- Records to process:
★ ★ ★

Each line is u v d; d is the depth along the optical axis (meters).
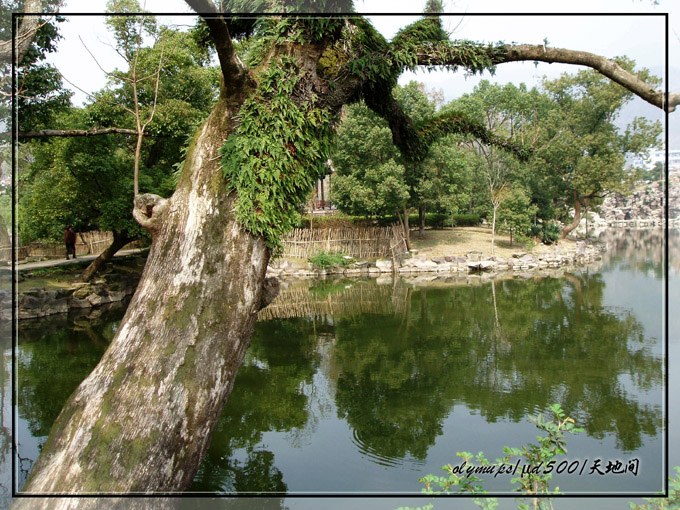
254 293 4.30
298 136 4.46
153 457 3.56
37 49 10.80
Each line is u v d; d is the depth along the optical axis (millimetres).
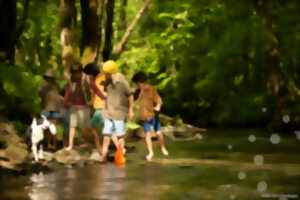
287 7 21688
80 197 5992
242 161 9836
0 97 12734
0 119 10398
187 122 25953
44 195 6121
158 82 28750
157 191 6422
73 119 10656
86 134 11727
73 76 10711
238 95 25375
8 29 13781
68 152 10281
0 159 8641
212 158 10406
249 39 23562
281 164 9312
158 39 26500
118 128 9781
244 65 25109
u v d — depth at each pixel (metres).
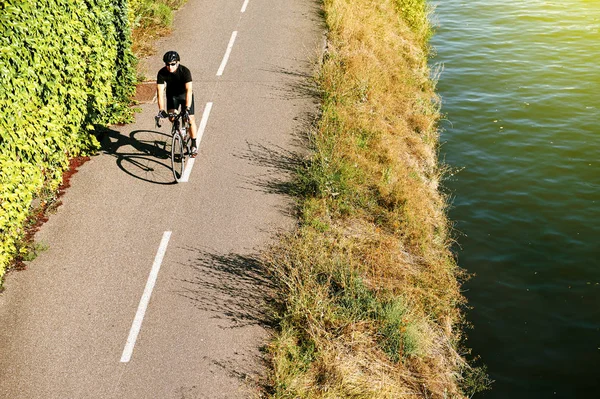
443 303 8.82
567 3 26.62
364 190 10.30
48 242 8.47
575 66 19.75
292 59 14.55
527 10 25.86
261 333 7.10
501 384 8.21
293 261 8.16
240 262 8.20
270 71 13.88
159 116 9.09
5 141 7.79
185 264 8.12
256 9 18.11
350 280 7.84
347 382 6.56
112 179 9.90
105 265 8.09
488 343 8.93
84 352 6.80
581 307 9.77
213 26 16.69
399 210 10.05
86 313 7.32
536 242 11.45
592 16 24.73
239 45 15.34
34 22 8.32
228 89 13.01
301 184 9.84
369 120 12.58
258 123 11.71
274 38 15.80
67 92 9.45
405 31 20.08
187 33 16.14
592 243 11.43
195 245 8.48
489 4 27.02
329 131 11.38
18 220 7.96
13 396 6.27
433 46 21.88
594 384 8.31
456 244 11.27
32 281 7.79
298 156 10.70
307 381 6.50
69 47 9.42
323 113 11.84
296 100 12.64
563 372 8.48
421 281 8.91
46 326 7.13
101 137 11.10
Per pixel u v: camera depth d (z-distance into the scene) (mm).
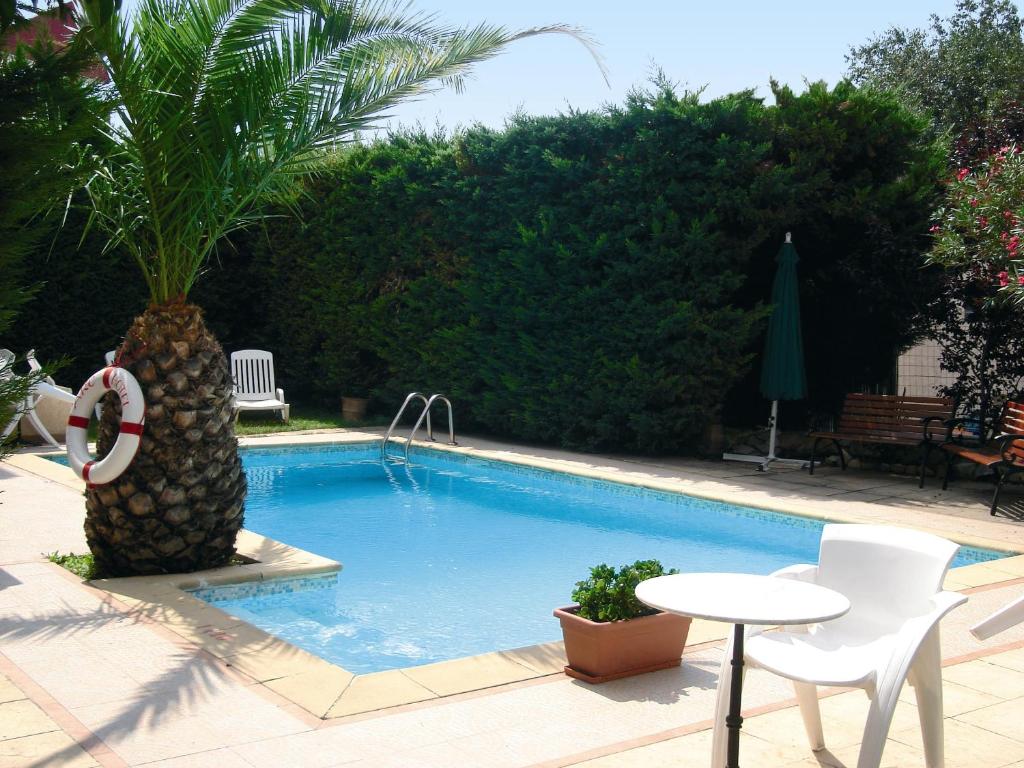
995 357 11164
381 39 6512
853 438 10703
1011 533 8008
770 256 12484
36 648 4945
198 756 3699
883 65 27188
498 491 11008
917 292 11117
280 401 14883
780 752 3857
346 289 15438
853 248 12055
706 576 3541
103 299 15102
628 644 4668
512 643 5828
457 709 4250
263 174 6492
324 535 8805
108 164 6262
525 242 12477
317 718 4109
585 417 12375
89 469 6254
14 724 3984
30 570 6496
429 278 14195
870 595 3918
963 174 10172
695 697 4441
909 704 4410
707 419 11992
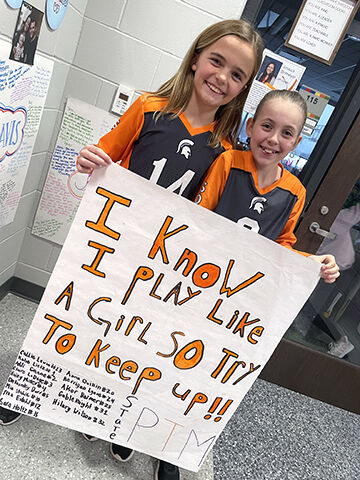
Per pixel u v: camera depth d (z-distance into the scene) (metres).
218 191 1.11
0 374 1.36
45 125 1.60
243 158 1.10
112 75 1.63
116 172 0.82
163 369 0.95
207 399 0.98
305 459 1.61
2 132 1.21
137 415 1.00
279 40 1.67
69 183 1.76
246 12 1.57
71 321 0.92
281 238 1.20
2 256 1.65
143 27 1.56
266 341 0.93
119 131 1.10
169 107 1.07
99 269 0.88
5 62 1.11
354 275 2.11
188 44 1.58
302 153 1.88
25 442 1.19
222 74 0.98
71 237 0.86
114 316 0.91
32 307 1.85
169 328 0.92
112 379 0.97
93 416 1.01
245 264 0.87
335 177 1.82
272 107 1.01
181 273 0.88
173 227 0.85
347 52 1.73
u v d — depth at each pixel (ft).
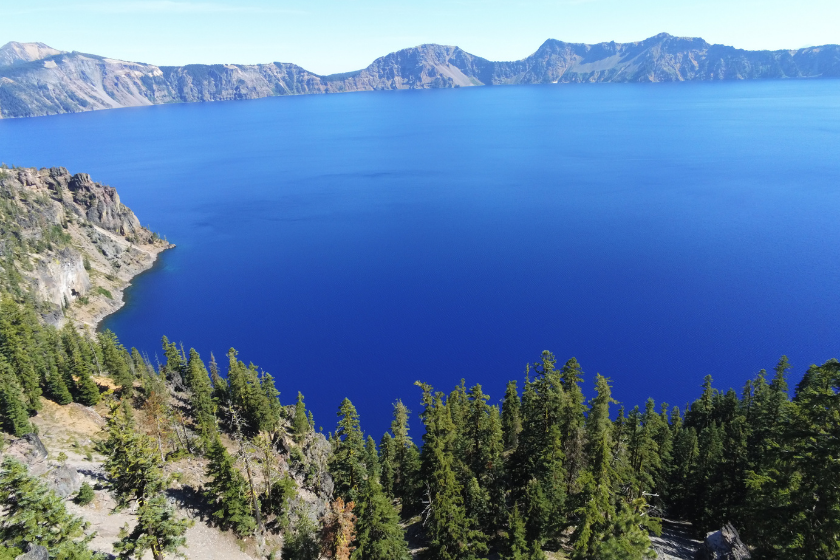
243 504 209.67
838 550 96.37
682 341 470.80
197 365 342.64
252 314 605.73
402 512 250.57
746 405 301.22
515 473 219.82
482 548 181.88
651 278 620.08
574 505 152.46
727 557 177.47
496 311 558.97
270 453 261.24
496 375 440.04
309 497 260.62
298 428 330.95
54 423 270.05
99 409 306.96
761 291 565.94
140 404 323.78
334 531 180.24
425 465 209.05
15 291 520.83
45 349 334.44
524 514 191.72
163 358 526.98
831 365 103.71
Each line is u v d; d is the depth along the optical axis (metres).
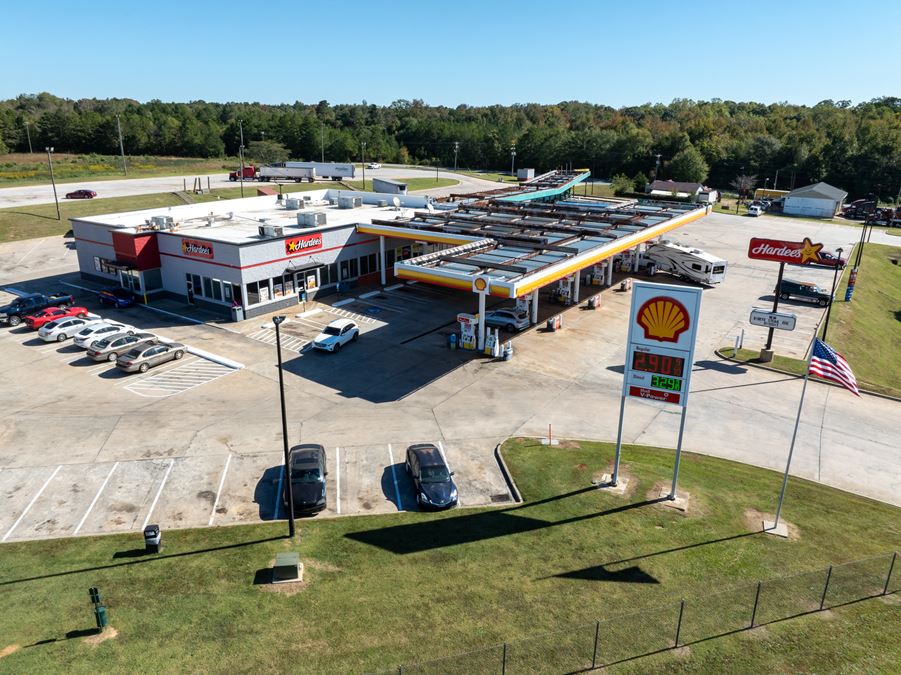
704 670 14.88
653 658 15.26
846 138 134.38
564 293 48.38
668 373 21.66
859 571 18.72
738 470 25.52
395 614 16.80
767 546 20.06
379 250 54.56
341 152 171.88
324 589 17.81
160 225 47.81
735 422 30.16
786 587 17.94
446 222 54.00
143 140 161.62
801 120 194.62
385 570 18.75
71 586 17.83
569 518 21.66
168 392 31.86
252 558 19.30
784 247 35.41
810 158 136.50
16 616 16.50
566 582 18.19
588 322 44.19
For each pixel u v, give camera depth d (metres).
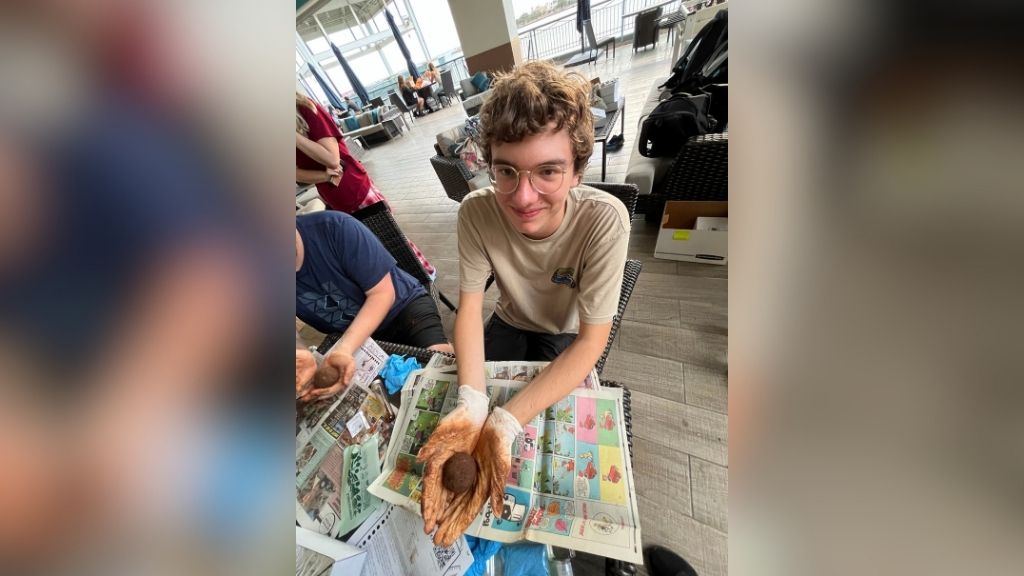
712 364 1.41
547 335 1.09
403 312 1.29
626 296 1.09
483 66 5.53
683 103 2.08
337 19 9.52
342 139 1.72
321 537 0.56
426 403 0.75
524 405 0.67
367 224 1.47
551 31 6.99
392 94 7.59
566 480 0.59
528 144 0.58
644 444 1.19
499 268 0.93
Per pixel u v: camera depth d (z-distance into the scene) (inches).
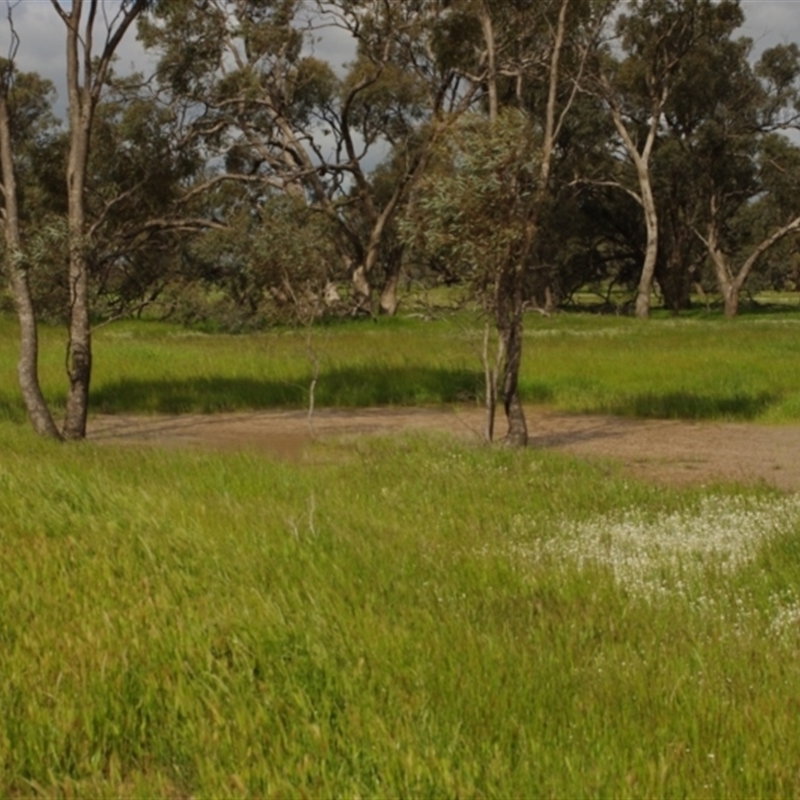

★ ★ ★

- Exercise instructions: Transcribe the entries above exactly, from their first line through the line with "347 382 6.56", and omit all pictures.

- Exercise response:
Each line is u v d; d is the depth along the optical axis (meters).
254 293 4.30
298 136 4.46
153 457 3.56
37 49 10.80
Each line is u v d; d is the depth along the optical axis (millimetres).
287 7 21688
80 197 5992
242 161 9836
0 97 12734
0 119 10398
187 122 25953
44 195 6121
158 82 28750
157 191 6422
73 119 10656
86 134 11727
73 76 10711
238 95 25375
8 29 13781
68 152 10281
0 159 8641
212 158 10406
249 39 23562
281 164 9312
158 39 26500
118 128 9781
244 65 25109
u v d — depth at each pixel (metres).
443 303 8.82
567 3 26.62
364 190 10.30
48 242 8.47
575 66 19.75
292 59 14.55
527 10 25.86
261 333 7.10
501 384 8.21
293 261 8.16
240 262 8.20
270 71 13.88
159 116 9.09
5 141 7.79
185 264 8.12
256 9 18.11
350 280 7.84
347 382 6.56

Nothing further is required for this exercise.